[EXERCISE INSTRUCTIONS]: Each line in the material below must be transcribed exactly; no picture belongs in the copy.

[DATASET CONTENT]:
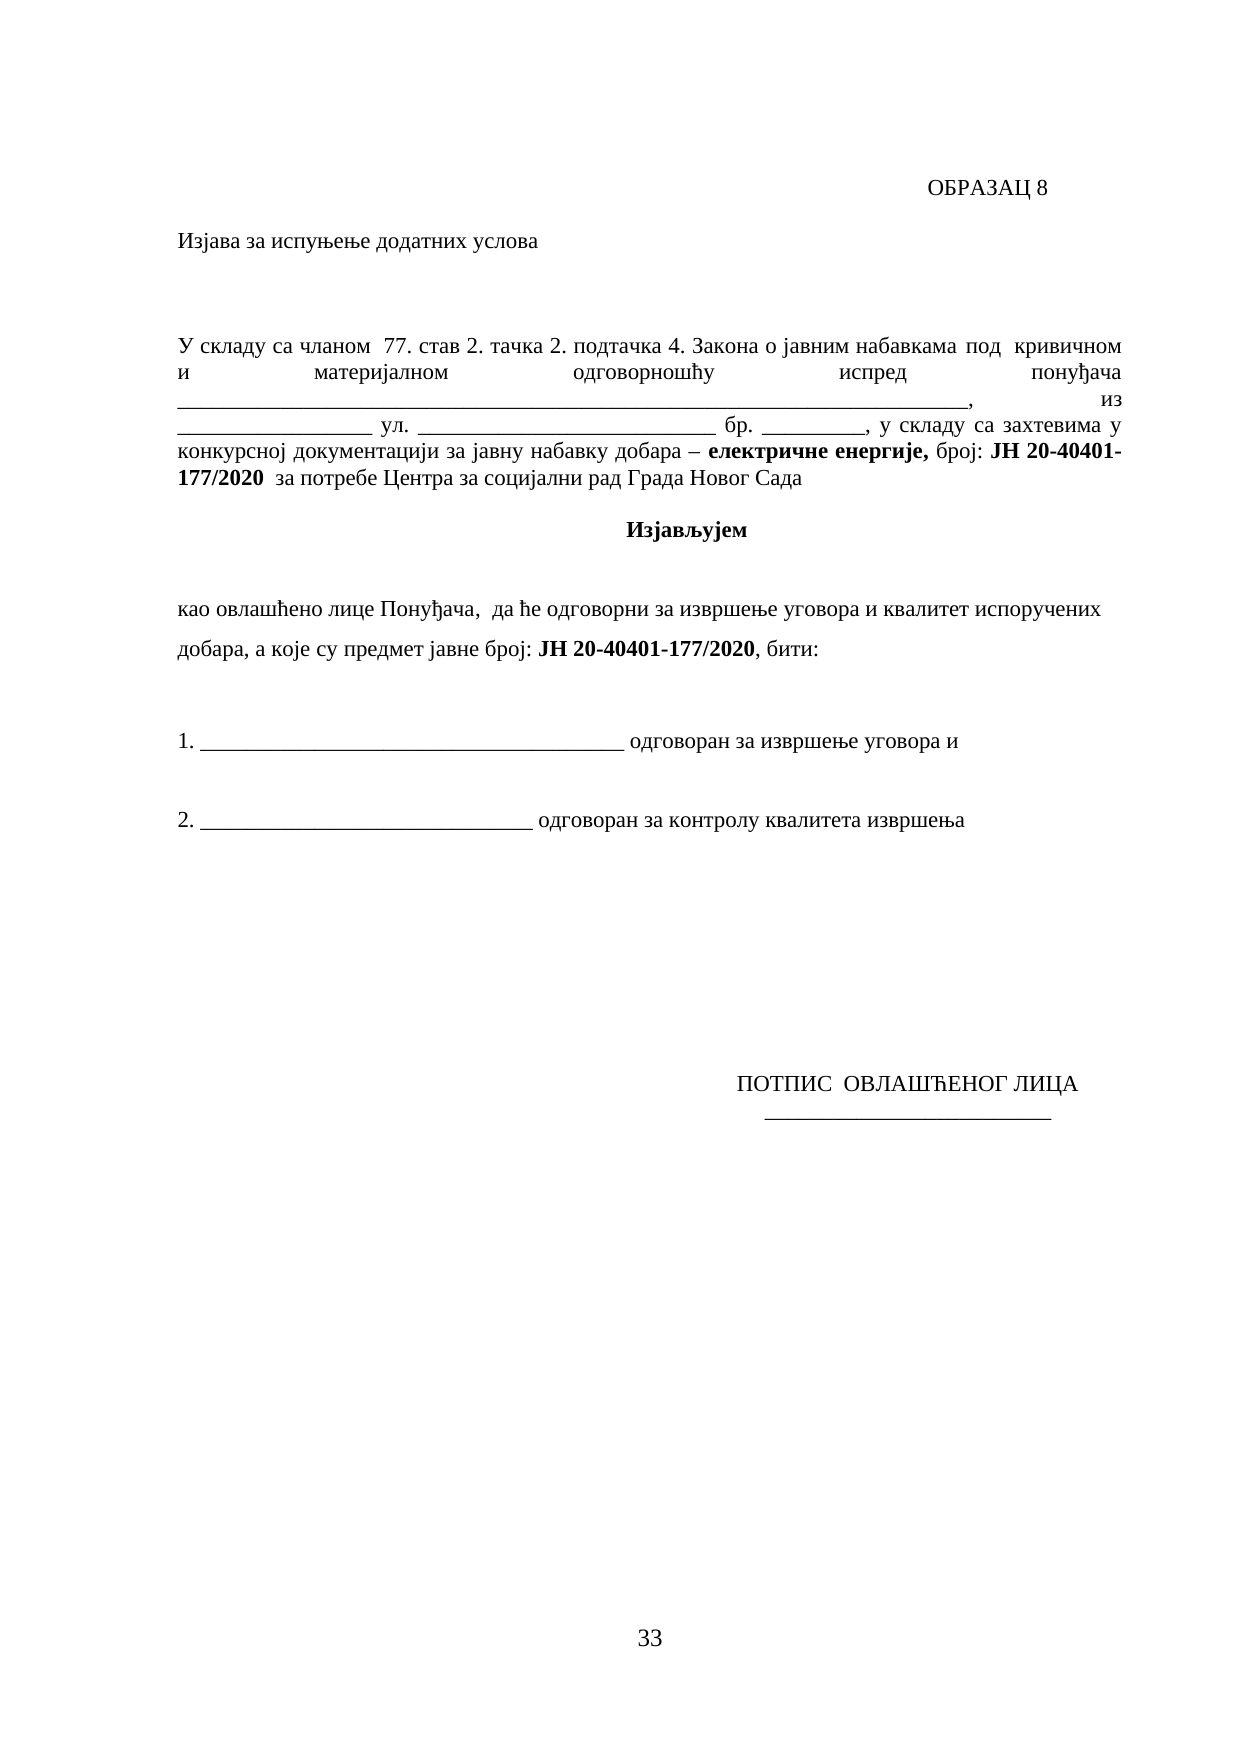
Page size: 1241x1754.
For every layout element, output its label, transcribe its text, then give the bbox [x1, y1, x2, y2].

text Изјављујем [177, 517, 1122, 543]
text ОБРАЗАЦ 8 [927, 174, 1122, 200]
text ПОТПИС ОВЛАШЋЕНОГ ЛИЦА [693, 1070, 1122, 1096]
text У складу са чланом 77. став 2. тачка 2. подтачка 4. Закона о јавним набавкама под кривичном и материјалном одговорношћу испред понуђача _____________________________________________________________________, из _________________ ул. __________________________ бр. _________, у складу са захтевима у конкурсној документацији за јавну набавку добара – електричне енергије, број: ЈН 20-40401-177/2020 за потребе Центра за социјални рад Града Новог Сада [177, 332, 1122, 490]
text 2. _____________________________ одговоран за контролу квалитета извршења [177, 806, 1122, 833]
text _________________________ [693, 1096, 1122, 1122]
text као овлашћено лице Понуђача, да ће одговорни за извршење уговора и квалитет испоручених добара, а којe су предмет јавне број: ЈН 20-40401-177/2020, бити: [177, 596, 1122, 661]
text Изјава за испуњење додатних услова [177, 227, 1122, 253]
text 1. _____________________________________ одговоран за извршење уговора и [177, 727, 1122, 753]
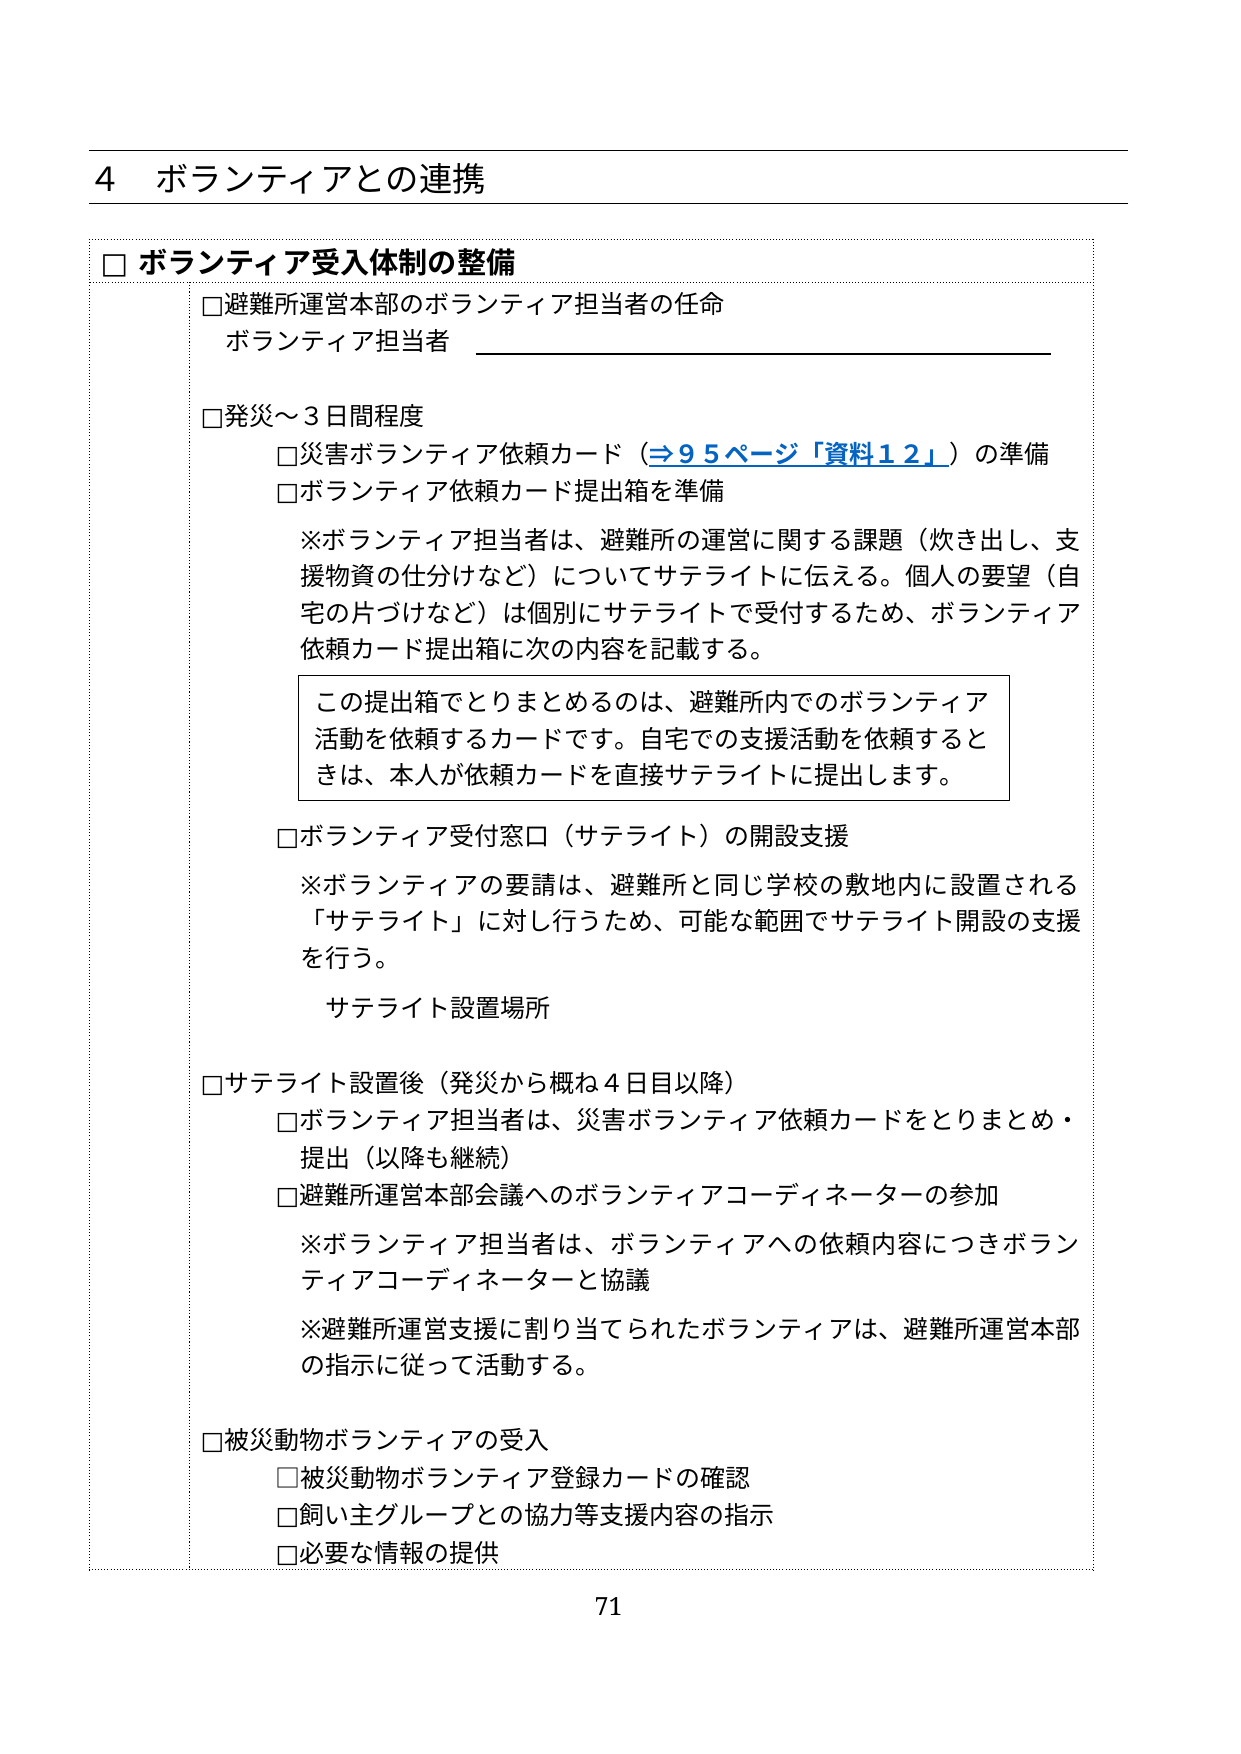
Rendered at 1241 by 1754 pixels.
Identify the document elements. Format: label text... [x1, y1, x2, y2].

subtitle ４ ボランティアとの連携 [89, 151, 1128, 203]
table_cell [89, 282, 189, 1569]
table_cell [189, 282, 1093, 1569]
table_header ボランティア受入体制の整備 [89, 239, 1093, 282]
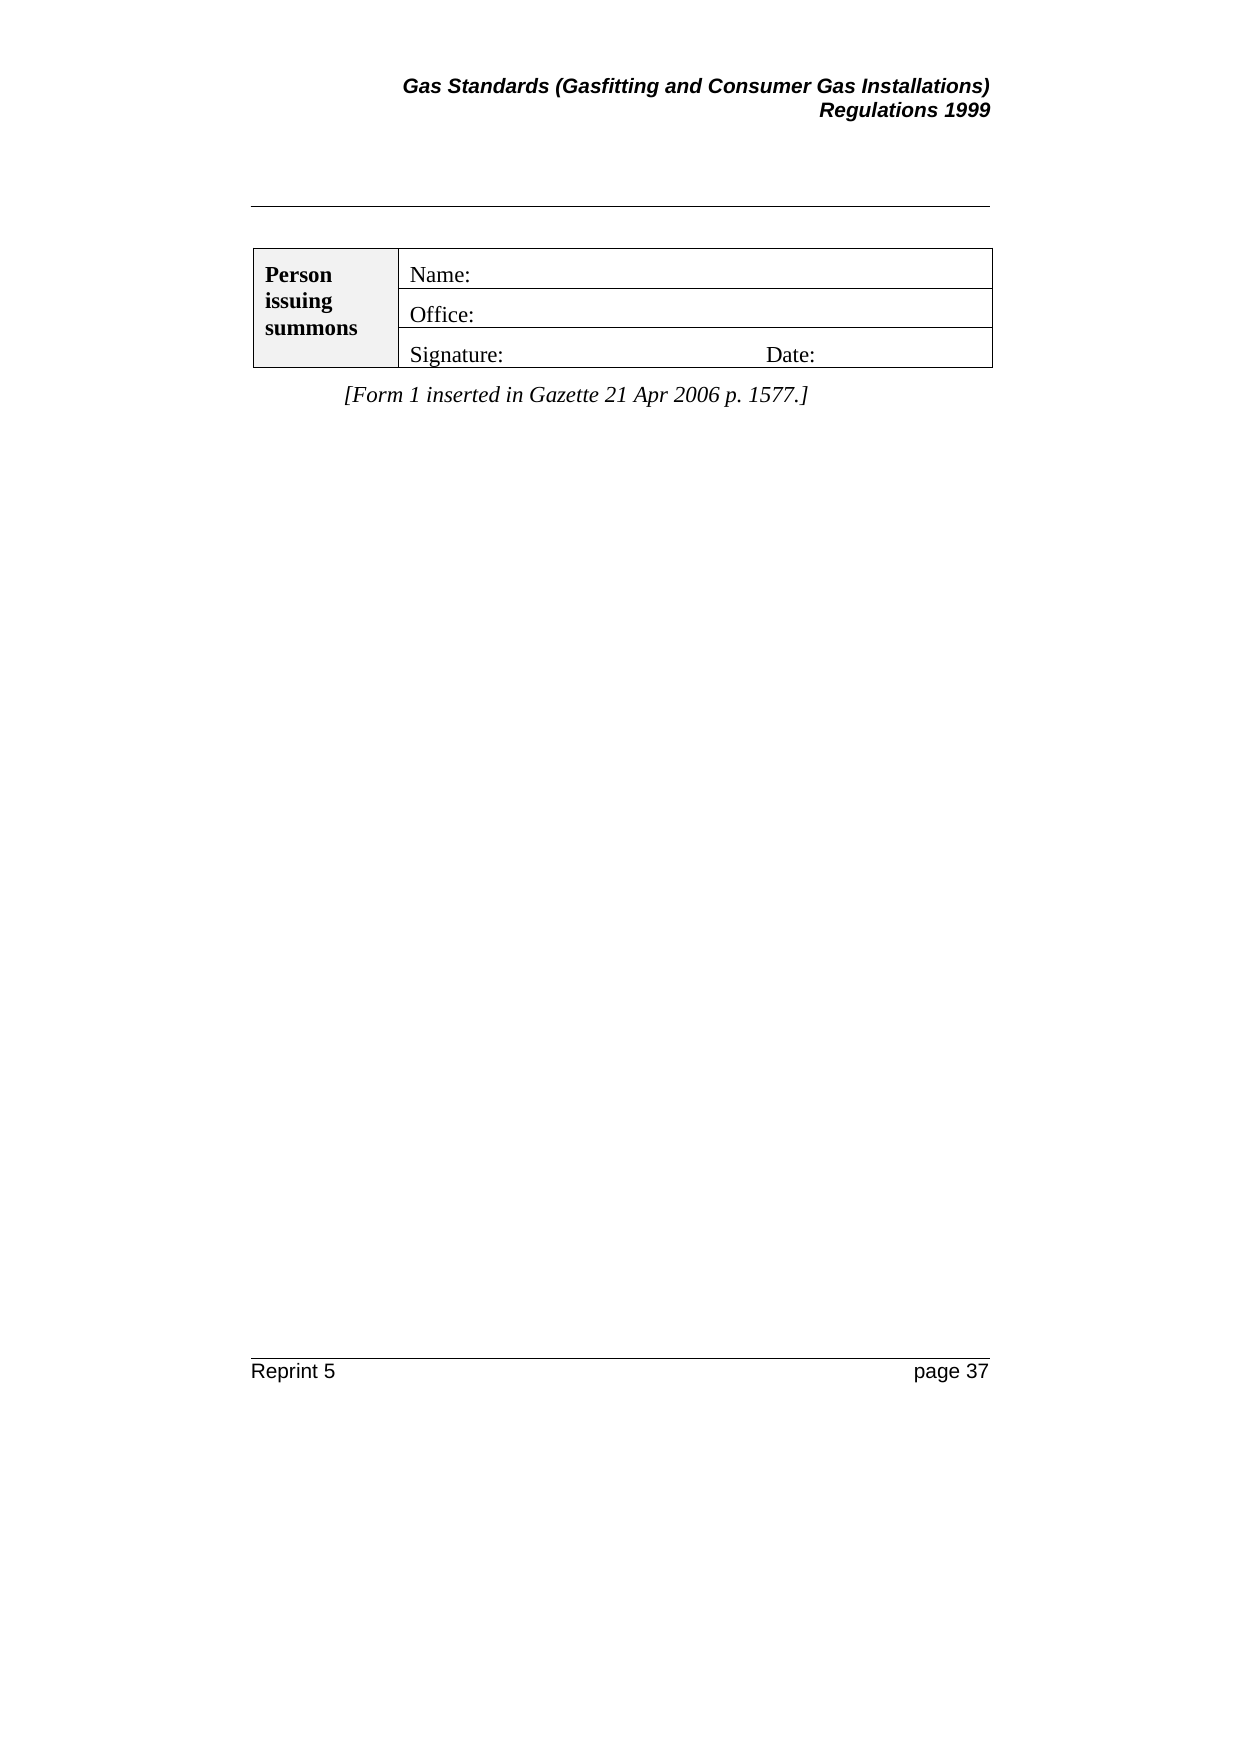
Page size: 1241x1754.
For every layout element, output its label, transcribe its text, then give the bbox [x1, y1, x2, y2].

[RESPONSE TO THIS TASK]:
Page size: 1241x1754.
For every layout element, output its label, transcribe its text, then give the bbox [x1, y1, x2, y2].

text Изјављујем [177, 517, 1122, 543]
text ОБРАЗАЦ 8 [927, 174, 1122, 200]
text ПОТПИС ОВЛАШЋЕНОГ ЛИЦА [693, 1070, 1122, 1096]
text У складу са чланом 77. став 2. тачка 2. подтачка 4. Закона о јавним набавкама под кривичном и материјалном одговорношћу испред понуђача _____________________________________________________________________, из _________________ ул. __________________________ бр. _________, у складу са захтевима у конкурсној документацији за јавну набавку добара – електричне енергије, број: ЈН 20-40401-177/2020 за потребе Центра за социјални рад Града Новог Сада [177, 332, 1122, 490]
text 2. _____________________________ одговоран за контролу квалитета извршења [177, 806, 1122, 833]
text _________________________ [693, 1096, 1122, 1122]
text као овлашћено лице Понуђача, да ће одговорни за извршење уговора и квалитет испоручених добара, а којe су предмет јавне број: ЈН 20-40401-177/2020, бити: [177, 596, 1122, 661]
text Изјава за испуњење додатних услова [177, 227, 1122, 253]
text 1. _____________________________________ одговоран за извршење уговора и [177, 727, 1122, 753]
Rendered at 1241 by 1754 pixels.
Identify the document elements. Format: label text... [x1, y1, x2, y2].

subtitle ４ ボランティアとの連携 [89, 151, 1128, 203]
table_cell [89, 282, 189, 1569]
table_cell [189, 282, 1093, 1569]
table_header ボランティア受入体制の整備 [89, 239, 1093, 282]
Page size: 1241x1754.
For every layout element, output its label, transcribe its text, then give the bbox [x1, y1, x2, y2].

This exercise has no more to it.